**Work to be completed:**
Check every line of the entries for the string "ctrl" and return the ones that contain it.

Saved entries

↓

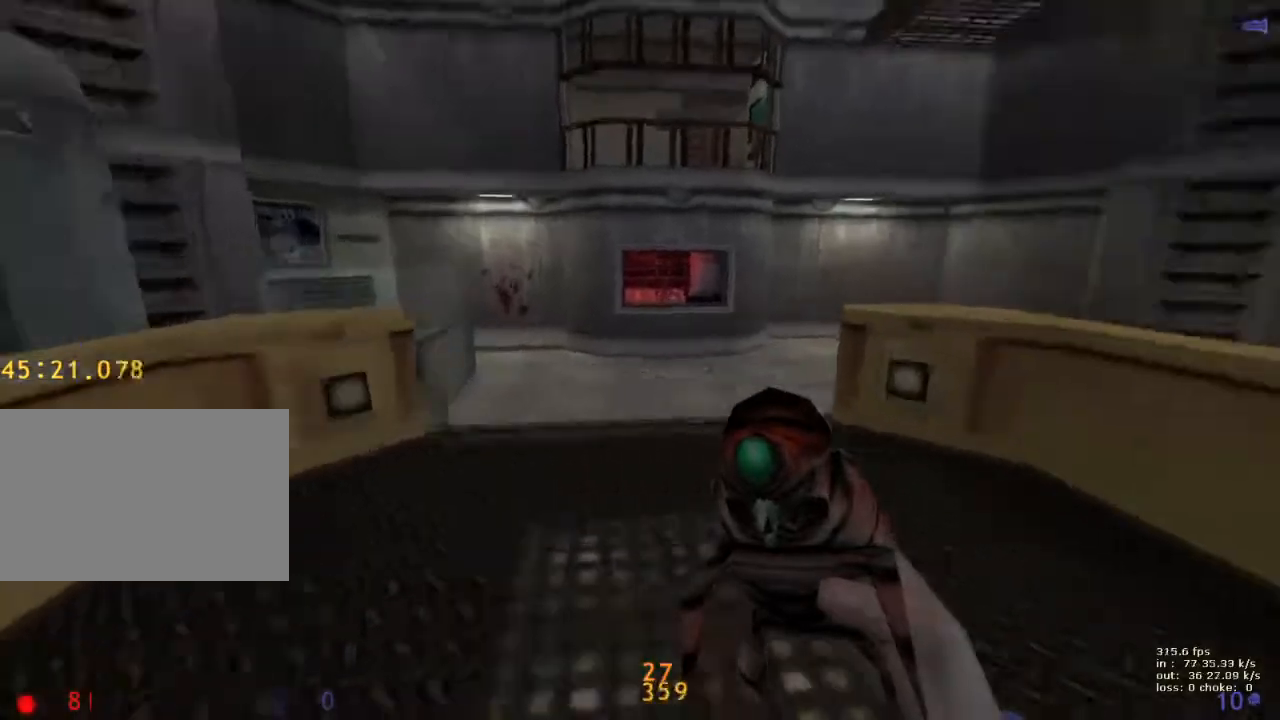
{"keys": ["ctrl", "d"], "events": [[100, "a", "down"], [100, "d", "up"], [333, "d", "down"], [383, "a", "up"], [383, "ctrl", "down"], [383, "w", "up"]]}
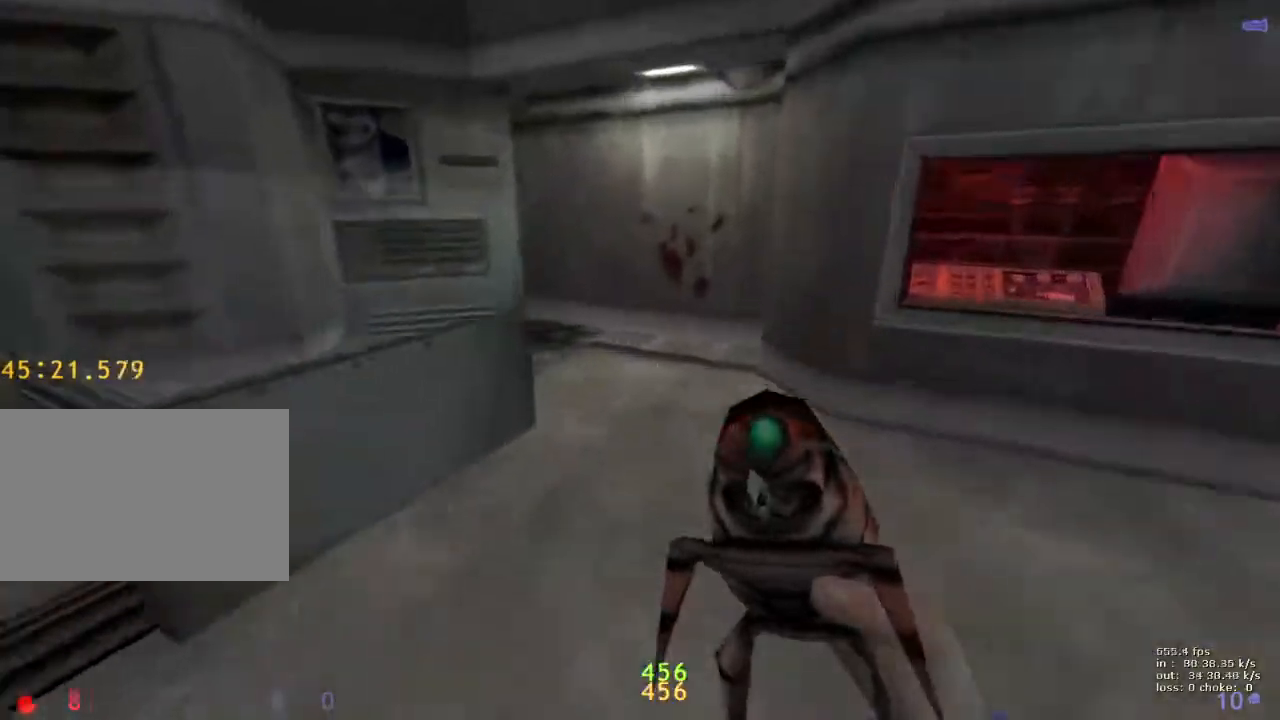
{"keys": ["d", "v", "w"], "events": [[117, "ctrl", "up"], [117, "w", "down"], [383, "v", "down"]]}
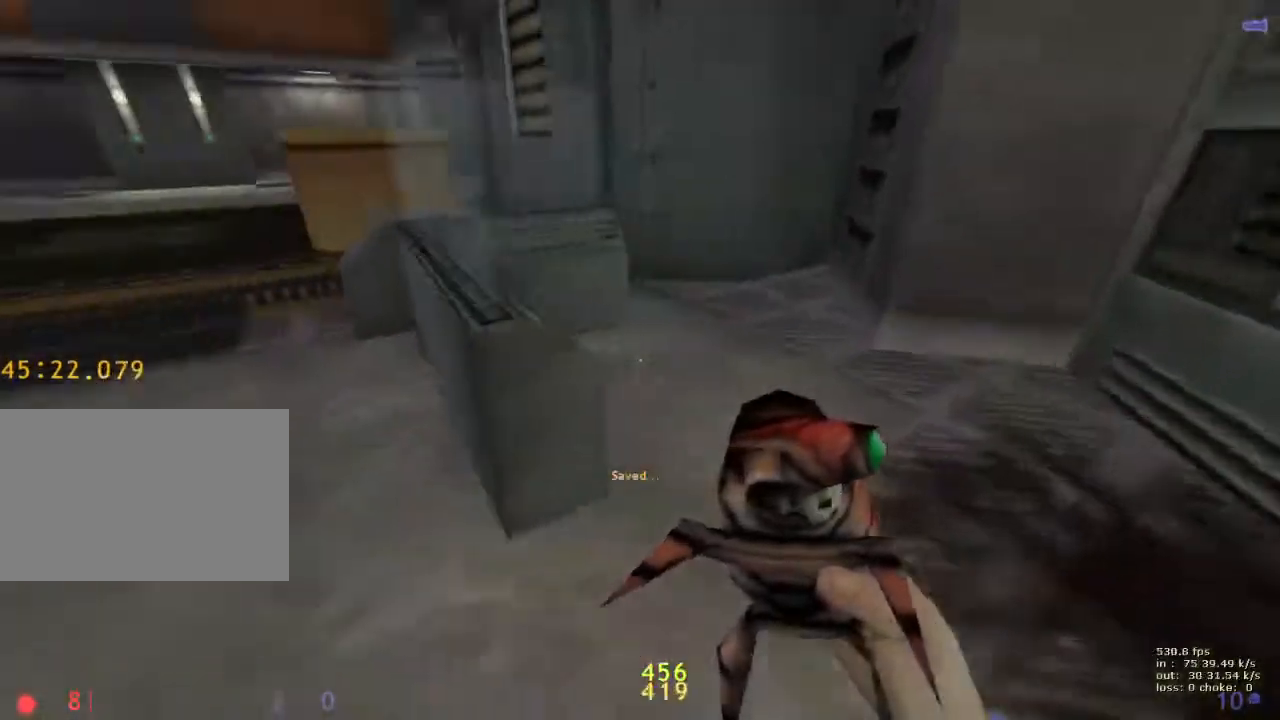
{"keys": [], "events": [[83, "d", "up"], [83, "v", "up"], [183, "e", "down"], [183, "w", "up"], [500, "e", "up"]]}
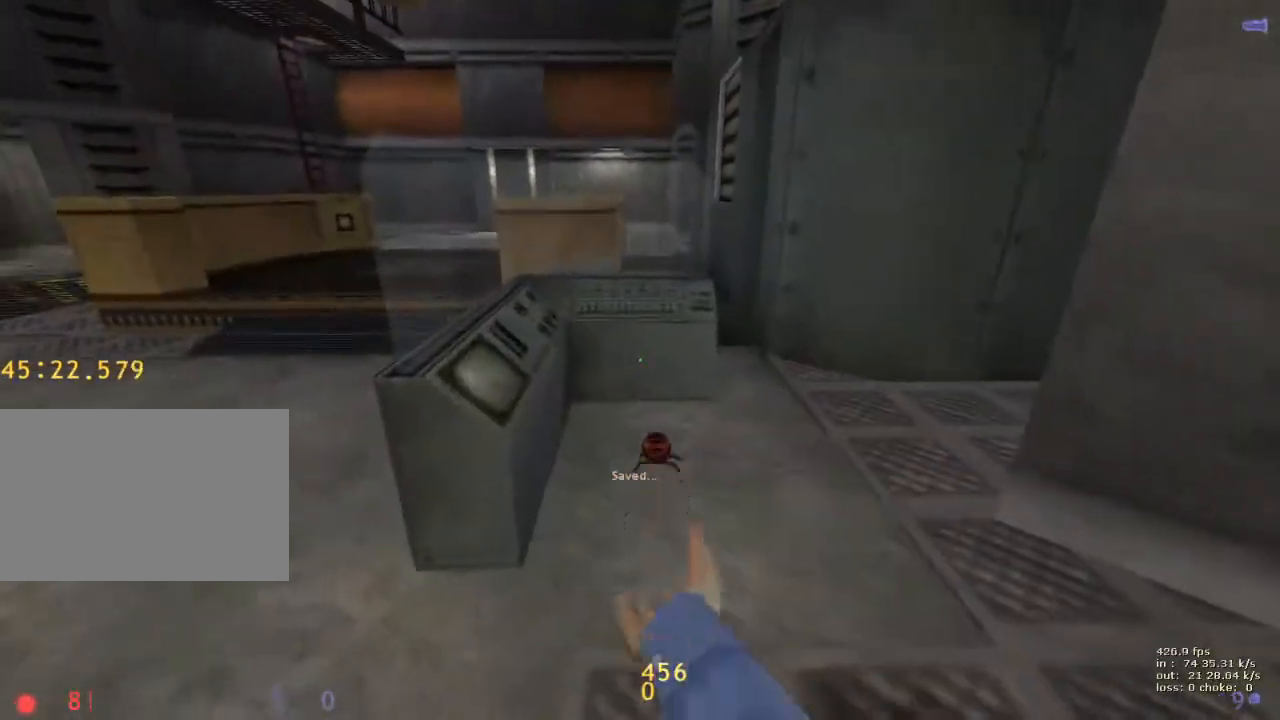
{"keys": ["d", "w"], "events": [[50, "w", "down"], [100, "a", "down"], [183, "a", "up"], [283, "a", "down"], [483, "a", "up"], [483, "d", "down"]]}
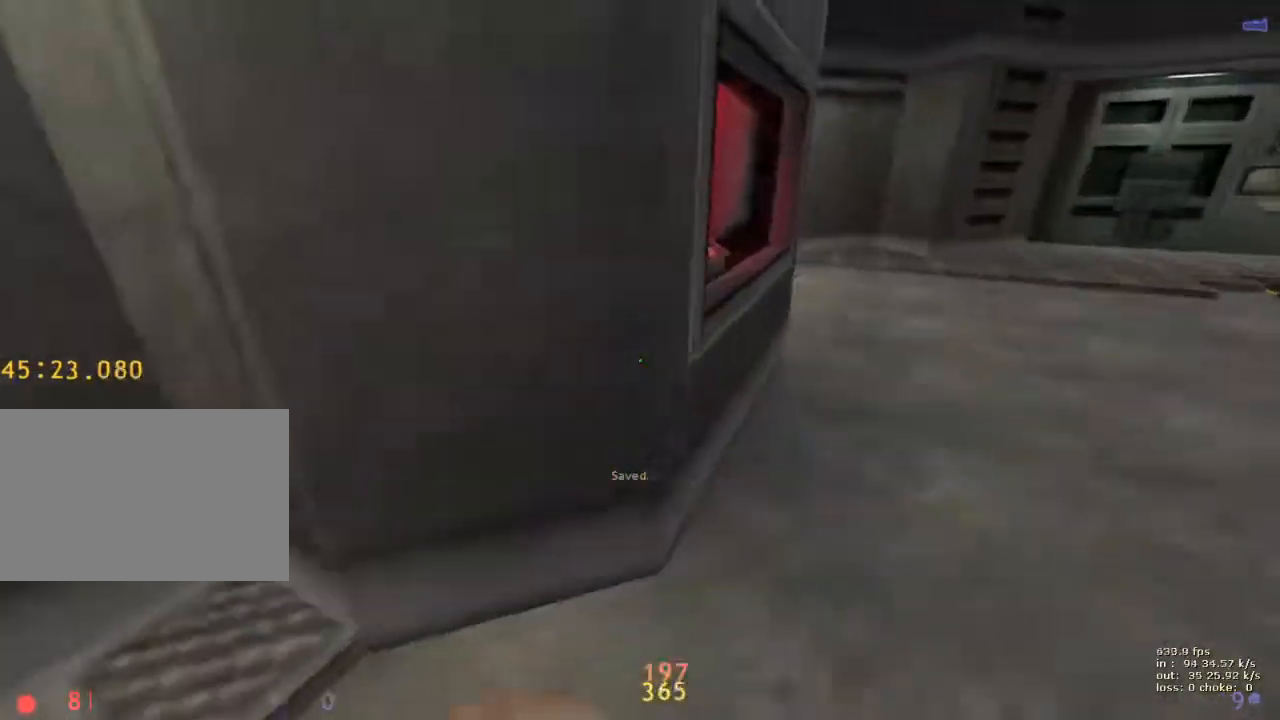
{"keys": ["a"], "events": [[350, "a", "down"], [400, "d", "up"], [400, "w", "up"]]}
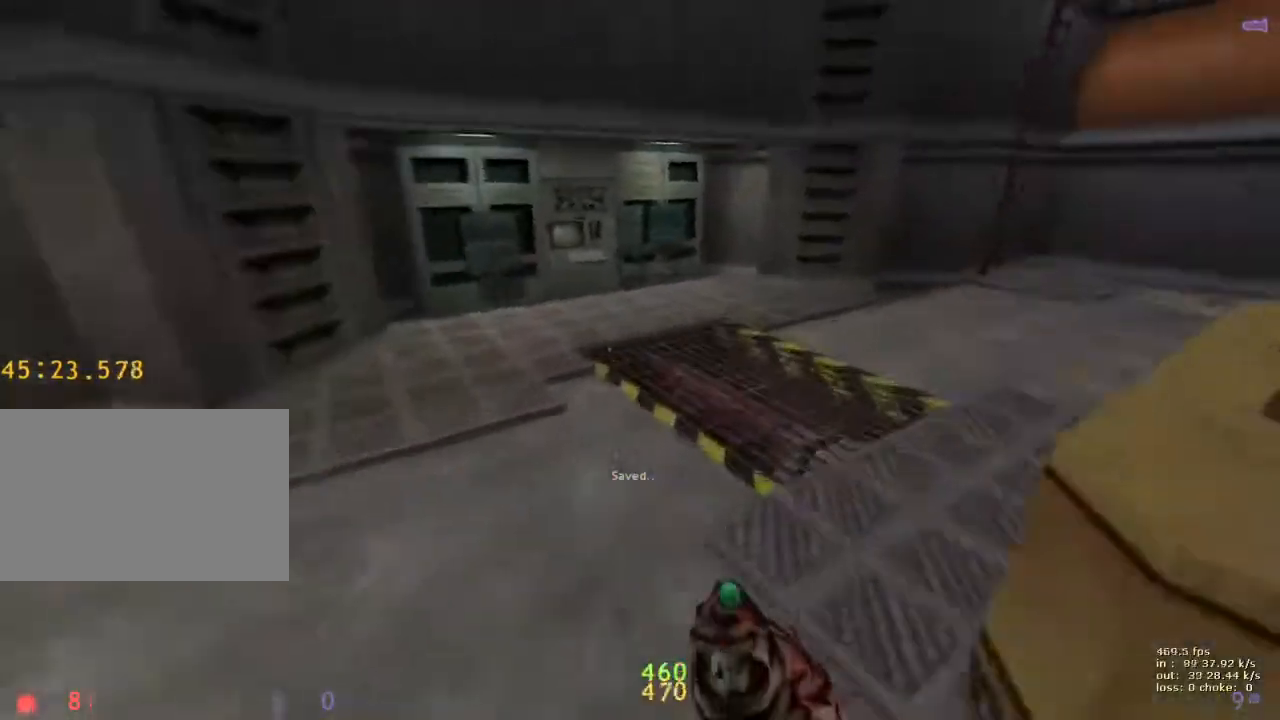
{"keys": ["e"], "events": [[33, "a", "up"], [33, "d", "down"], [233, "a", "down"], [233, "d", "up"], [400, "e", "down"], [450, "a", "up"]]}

↑

**Response:**
{"keys": ["ctrl", "d"], "events": [[100, "a", "down"], [100, "d", "up"], [333, "d", "down"], [383, "a", "up"], [383, "ctrl", "down"], [383, "w", "up"]]}
{"keys": ["d", "v", "w"], "events": [[117, "ctrl", "up"], [117, "w", "down"], [383, "v", "down"]]}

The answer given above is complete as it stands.